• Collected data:
☆ ☆ ☆ ☆ ☆
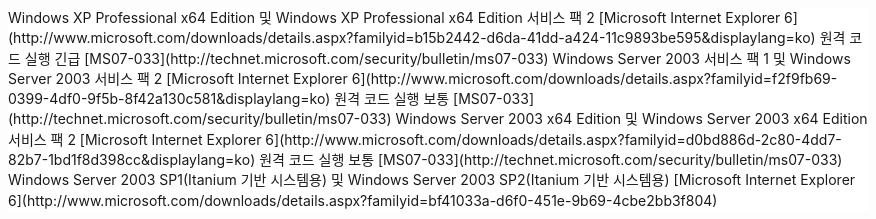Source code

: </tr>
<tr class="alternateRow">
<td style="border:1px solid black;">
Windows XP Professional x64 Edition 및 Windows XP Professional x64 Edition 서비스 팩 2
</td>
<td style="border:1px solid black;">
[Microsoft Internet Explorer 6](http://www.microsoft.com/downloads/details.aspx?familyid=b15b2442-d6da-41dd-a424-11c9893be595&displaylang=ko)
</td>
<td style="border:1px solid black;">
원격 코드 실행
</td>
<td style="border:1px solid black;">
긴급
</td>
<td style="border:1px solid black;">
[MS07-033](http://technet.microsoft.com/security/bulletin/ms07-033)
</td>
</tr>
<tr>
<td style="border:1px solid black;">
Windows Server 2003 서비스 팩 1 및 Windows Server 2003 서비스 팩 2
</td>
<td style="border:1px solid black;">
[Microsoft Internet Explorer 6](http://www.microsoft.com/downloads/details.aspx?familyid=f2f9fb69-0399-4df0-9f5b-8f42a130c581&displaylang=ko)
</td>
<td style="border:1px solid black;">
원격 코드 실행
</td>
<td style="border:1px solid black;">
보통
</td>
<td style="border:1px solid black;">
[MS07-033](http://technet.microsoft.com/security/bulletin/ms07-033)
</td>
</tr>
<tr class="alternateRow">
<td style="border:1px solid black;">
Windows Server 2003 x64 Edition 및 Windows Server 2003 x64 Edition 서비스 팩 2
</td>
<td style="border:1px solid black;">
[Microsoft Internet Explorer 6](http://www.microsoft.com/downloads/details.aspx?familyid=d0bd886d-2c80-4dd7-82b7-1bd1f8d398cc&displaylang=ko)
</td>
<td style="border:1px solid black;">
원격 코드 실행
</td>
<td style="border:1px solid black;">
보통
</td>
<td style="border:1px solid black;">
[MS07-033](http://technet.microsoft.com/security/bulletin/ms07-033)
</td>
</tr>
<tr>
<td style="border:1px solid black;">
Windows Server 2003 SP1(Itanium 기반 시스템용) 및 Windows Server 2003 SP2(Itanium 기반 시스템용)
</td>
<td style="border:1px solid black;">
[Microsoft Internet Explorer 6](http://www.microsoft.com/downloads/details.aspx?familyid=bf41033a-d6f0-451e-9b69-4cbe2bb3f804)
</td>
<td style="border:1px solid black;">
☆ ☆ ☆ ☆ ☆
• TASK: How many of the lines above include the word "http"? Only the number should be given.

• EXERCISE OUTPUT: 7